■ Work instruction:
In the records below, find the lines that include the string "they" and report how many there are, nothing else.

───── Dataset ─────

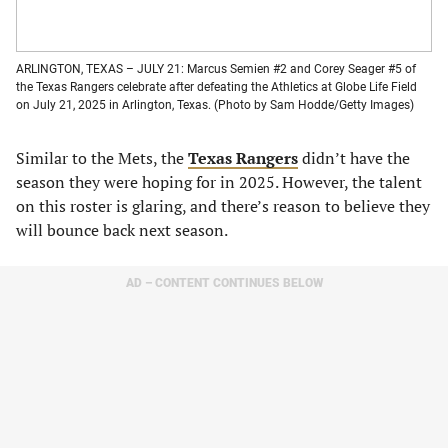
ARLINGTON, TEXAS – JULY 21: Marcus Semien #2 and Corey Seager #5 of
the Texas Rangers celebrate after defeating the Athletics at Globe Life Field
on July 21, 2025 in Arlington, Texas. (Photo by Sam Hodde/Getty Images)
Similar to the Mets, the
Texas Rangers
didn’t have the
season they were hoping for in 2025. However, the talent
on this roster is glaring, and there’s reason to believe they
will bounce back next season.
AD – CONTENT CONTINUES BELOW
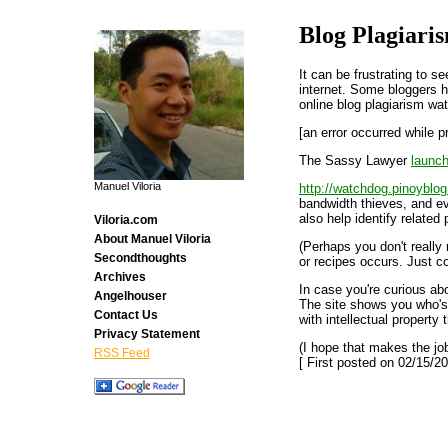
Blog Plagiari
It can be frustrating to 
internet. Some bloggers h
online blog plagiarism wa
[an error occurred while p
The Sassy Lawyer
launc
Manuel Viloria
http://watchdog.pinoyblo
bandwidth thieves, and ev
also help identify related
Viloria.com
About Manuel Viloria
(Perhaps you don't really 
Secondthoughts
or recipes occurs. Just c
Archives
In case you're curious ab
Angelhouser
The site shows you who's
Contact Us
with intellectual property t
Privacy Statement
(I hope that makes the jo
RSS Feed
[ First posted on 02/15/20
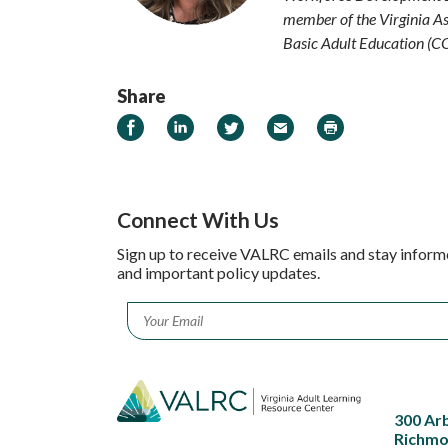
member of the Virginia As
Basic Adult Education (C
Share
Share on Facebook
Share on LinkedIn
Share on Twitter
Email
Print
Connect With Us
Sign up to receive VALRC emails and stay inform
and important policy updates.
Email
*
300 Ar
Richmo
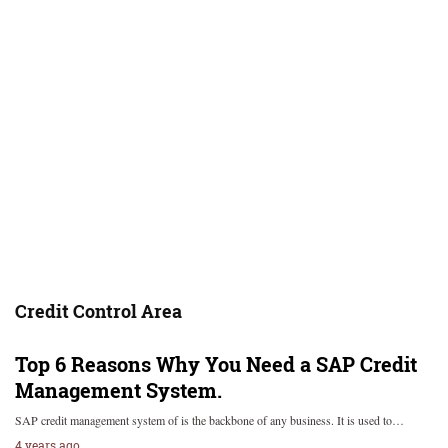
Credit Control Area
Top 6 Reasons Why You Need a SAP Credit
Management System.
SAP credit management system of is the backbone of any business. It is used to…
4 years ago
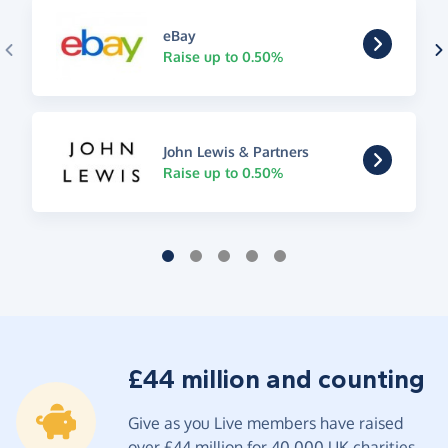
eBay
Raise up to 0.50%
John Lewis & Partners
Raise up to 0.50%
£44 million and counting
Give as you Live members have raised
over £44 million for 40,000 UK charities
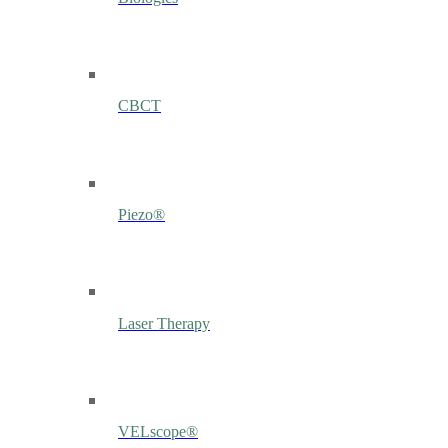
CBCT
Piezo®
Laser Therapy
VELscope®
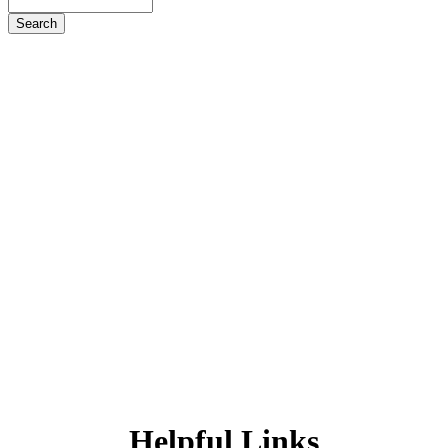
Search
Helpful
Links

─────

■ Result of the task:
2